Task statement » Wherever the word "tests" appears in a line of the data, that line should be copied.
(Task data)
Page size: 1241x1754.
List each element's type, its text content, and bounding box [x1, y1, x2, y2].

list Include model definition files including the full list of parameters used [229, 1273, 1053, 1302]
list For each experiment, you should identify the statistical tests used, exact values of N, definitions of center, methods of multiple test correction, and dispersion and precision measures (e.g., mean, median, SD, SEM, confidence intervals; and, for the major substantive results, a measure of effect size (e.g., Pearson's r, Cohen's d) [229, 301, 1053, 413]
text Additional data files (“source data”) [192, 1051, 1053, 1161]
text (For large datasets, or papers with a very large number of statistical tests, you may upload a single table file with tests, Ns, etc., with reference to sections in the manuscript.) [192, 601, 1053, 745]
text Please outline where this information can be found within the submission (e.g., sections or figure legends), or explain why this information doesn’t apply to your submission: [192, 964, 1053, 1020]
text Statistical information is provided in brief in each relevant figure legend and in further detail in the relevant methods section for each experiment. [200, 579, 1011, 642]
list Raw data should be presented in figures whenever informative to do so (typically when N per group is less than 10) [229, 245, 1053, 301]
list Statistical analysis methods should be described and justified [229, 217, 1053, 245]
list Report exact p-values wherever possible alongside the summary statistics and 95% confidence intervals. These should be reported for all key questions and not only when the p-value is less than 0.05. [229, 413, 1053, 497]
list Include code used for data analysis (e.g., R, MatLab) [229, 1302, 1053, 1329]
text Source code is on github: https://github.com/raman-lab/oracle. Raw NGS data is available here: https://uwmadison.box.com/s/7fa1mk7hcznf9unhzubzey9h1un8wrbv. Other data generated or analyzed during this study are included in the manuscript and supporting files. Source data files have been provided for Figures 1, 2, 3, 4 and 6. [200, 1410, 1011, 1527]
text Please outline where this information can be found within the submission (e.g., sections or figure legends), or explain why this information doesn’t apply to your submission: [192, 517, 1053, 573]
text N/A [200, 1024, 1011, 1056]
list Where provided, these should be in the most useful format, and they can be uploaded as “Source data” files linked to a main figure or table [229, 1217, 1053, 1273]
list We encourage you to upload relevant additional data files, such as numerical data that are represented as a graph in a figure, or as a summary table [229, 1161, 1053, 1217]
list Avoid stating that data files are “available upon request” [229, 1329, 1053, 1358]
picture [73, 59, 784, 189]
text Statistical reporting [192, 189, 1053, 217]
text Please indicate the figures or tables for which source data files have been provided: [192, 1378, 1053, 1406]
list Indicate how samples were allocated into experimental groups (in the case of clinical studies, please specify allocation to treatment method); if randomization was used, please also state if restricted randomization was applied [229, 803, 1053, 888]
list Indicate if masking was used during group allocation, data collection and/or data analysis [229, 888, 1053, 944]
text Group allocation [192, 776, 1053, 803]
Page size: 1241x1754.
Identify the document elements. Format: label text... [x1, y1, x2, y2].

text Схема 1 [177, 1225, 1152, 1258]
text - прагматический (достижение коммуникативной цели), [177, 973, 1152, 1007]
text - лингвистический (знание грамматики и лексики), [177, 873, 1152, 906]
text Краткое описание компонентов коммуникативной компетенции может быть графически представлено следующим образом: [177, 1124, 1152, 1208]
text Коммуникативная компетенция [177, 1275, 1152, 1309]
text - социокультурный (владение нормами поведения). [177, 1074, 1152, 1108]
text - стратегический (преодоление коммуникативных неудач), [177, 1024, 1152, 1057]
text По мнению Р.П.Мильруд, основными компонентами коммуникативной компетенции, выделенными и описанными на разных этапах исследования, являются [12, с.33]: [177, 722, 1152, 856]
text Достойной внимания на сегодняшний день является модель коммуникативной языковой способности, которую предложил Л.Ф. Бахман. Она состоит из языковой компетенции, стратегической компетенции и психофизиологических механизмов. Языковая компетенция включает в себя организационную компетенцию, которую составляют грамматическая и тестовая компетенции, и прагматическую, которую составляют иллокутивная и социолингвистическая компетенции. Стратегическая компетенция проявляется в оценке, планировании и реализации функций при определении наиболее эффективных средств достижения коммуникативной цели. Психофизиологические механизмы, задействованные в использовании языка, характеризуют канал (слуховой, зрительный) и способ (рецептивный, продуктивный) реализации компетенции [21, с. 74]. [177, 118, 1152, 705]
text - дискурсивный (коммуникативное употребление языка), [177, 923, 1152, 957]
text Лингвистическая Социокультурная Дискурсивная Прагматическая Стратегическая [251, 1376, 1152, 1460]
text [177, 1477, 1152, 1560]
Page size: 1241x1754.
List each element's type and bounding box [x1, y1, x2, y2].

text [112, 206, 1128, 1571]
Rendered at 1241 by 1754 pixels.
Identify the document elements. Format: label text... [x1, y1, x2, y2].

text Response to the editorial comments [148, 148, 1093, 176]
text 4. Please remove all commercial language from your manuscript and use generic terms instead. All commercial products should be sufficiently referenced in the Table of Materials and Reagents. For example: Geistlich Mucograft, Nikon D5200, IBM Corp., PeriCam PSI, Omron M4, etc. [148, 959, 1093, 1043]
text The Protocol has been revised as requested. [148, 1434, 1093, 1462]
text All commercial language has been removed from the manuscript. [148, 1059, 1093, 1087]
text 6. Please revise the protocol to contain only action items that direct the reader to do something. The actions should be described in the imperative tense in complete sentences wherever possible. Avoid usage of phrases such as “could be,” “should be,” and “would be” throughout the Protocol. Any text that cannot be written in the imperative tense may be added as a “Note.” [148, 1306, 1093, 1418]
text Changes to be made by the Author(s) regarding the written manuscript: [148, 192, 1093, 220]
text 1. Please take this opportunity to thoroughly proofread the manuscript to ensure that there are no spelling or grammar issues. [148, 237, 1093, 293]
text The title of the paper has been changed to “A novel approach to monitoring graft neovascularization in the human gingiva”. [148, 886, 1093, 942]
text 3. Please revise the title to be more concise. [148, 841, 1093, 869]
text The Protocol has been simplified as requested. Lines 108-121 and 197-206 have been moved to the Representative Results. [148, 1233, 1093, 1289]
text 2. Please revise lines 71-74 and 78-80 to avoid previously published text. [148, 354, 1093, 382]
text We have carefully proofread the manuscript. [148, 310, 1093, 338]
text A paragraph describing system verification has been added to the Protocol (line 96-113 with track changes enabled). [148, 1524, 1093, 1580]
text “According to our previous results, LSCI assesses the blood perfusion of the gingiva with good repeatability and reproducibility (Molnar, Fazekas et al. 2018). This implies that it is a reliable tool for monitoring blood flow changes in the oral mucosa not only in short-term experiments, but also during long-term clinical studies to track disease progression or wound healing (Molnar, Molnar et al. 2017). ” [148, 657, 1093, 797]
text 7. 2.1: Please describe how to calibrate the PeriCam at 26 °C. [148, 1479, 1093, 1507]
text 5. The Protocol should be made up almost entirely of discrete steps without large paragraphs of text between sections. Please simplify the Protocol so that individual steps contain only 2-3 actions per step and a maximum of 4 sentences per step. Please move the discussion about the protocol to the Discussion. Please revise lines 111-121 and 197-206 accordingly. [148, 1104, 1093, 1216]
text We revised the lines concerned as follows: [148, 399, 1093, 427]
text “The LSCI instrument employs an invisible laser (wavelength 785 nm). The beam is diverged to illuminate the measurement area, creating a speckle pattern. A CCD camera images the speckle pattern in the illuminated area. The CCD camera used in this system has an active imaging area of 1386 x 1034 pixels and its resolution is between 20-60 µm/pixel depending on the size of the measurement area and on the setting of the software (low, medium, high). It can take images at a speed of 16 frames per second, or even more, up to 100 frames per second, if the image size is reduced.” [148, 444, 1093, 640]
(End Task data)
Task answer »
list For each experiment, you should identify the statistical tests used, exact values of N, definitions of center, methods of multiple test correction, and dispersion and precision measures (e.g., mean, median, SD, SEM, confidence intervals; and, for the major substantive results, a measure of effect size (e.g., Pearson's r, Cohen's d) [229, 301, 1053, 413]
text (For large datasets, or papers with a very large number of statistical tests, you may upload a single table file with tests, Ns, etc., with reference to sections in the manuscript.) [192, 601, 1053, 745]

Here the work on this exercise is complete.